段渊时刻注意着陆斯扬的反应,见他目光僵直,面无表情,便放慢了脚步。
陆斯扬下颌线紧绷,乍看以为是傲踞冷漠,但段渊知道他是紧张,只是不知道是来医院这个事情让他紧张还是……即将见到齐娆让他紧张。
段渊丝毫不顾忌来往人群的眼光,伸手圈住了陆斯扬的手腕,陆斯扬顿了一下,没有挣开,任拉着他向前走,直到敲门的时候才放开。
病房里,出乎意料的,齐娆没有躺在病床上,也不是陆斯扬想象中穿着医院条纹病患服脸色苍白的模样。
妆容一丝不苟的女人坐在沙发上,正在翻阅最新季的时尚杂志。
格子桌布上摆了大束蓬勃盛开的鲜花和新鲜昂贵的当季水果。
正如陆斯扬在媒体或者正式场合见到她的那样,优雅,从容,甚至还有点闲适,仿佛不是来住院,而是度假。
段渊见怪不怪,齐娆不发病的时候向来倒饬得人模人样的。
齐娆见到他们来人进来放下手里的杂志,扬起一个长辈的笑:“回来了,噢?小陆也过来了,阿姨很久没有见过你了,怎么看起来像是瘦了些。”
陆斯扬勾了勾唇角,面上很平静:“阿姨好,身体好些了吗?”
说他心里有底是假的,齐娆一开场就来了个长辈式的亲切关怀。
他试着拿捏分寸才把语气控制在了这个不过分熟络但也不冷淡的程度。
齐娆又笑:“有什么好不好的,还不是老样子。”
又看了自己一眼从进门就没说过话的儿子,“我这些做不完的俗务也是时候让阿渊来挑一挑担子了,不然他老想着往外跑,心都收不回来。”
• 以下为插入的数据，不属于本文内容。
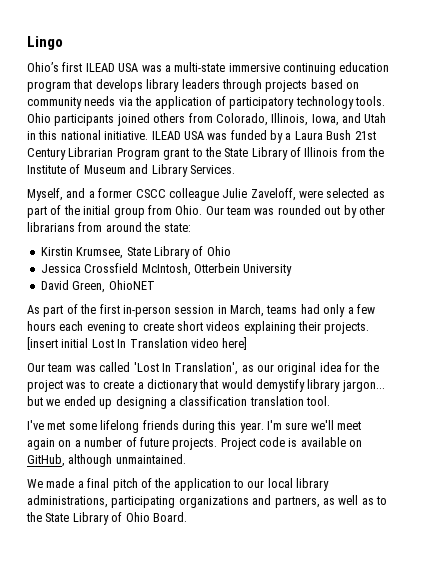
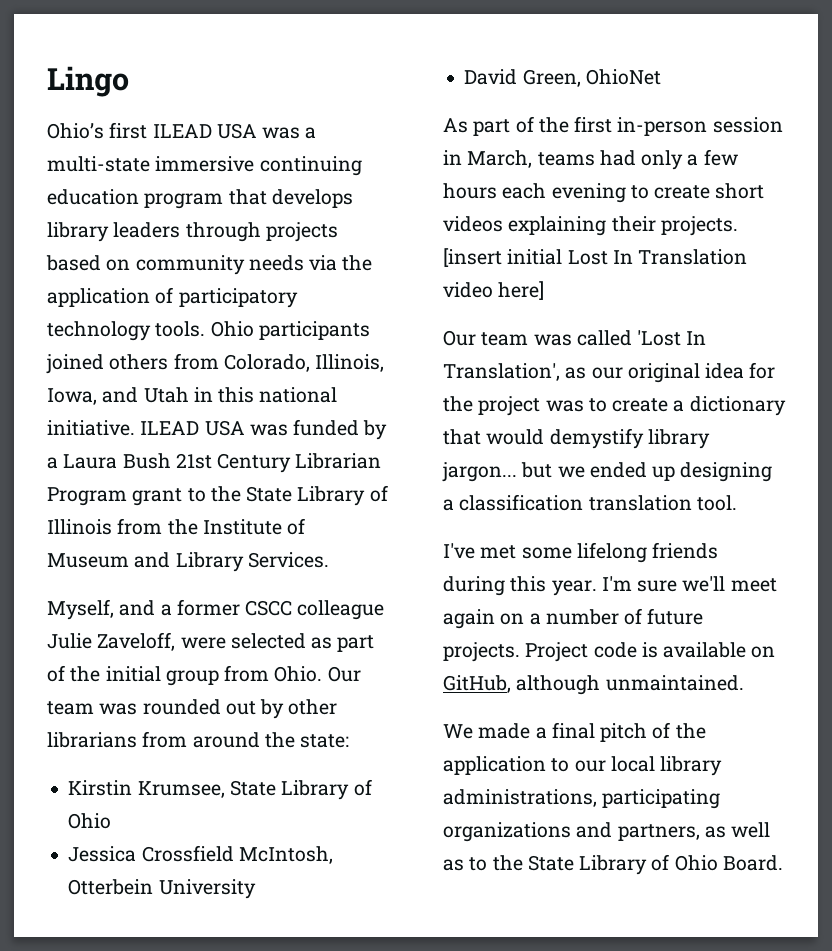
[108,280,155,290] OhioNET -> [585,69,661,85] OhioNet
陆斯扬面色微变,齐娆并没有说什么。但他就是听懂了,他觉得就是他理解的那个意思。
段渊在一旁听着,越发没有耐性,打断他们,跟齐娆说了几句公司和段奇还有柳家的事情。
说到柳家现在上赶着和段奇坐一条船上,齐娆又转身笑:“小陆你帮我评评理,我这个儿子放着捷径不走,非把好端端一块垫脚石踢成了拦路石,现在的生意都这么好做了么?”
陆斯扬不接她的茬,漫不经心一笑:“段总决定的事自有段总的道理。”
尾音一落,巡房医生敲门进来,还是第一次在这个病房见到家属,便说有些医疗方案和注意事项需要详谈。
段渊看向陆斯扬,明显是不想把他单独留在这个房间里和齐娆共处一室。
陆斯扬几乎是瞬间就接受到了他的讯号,对他眨了眨眼,很轻地摇了摇头。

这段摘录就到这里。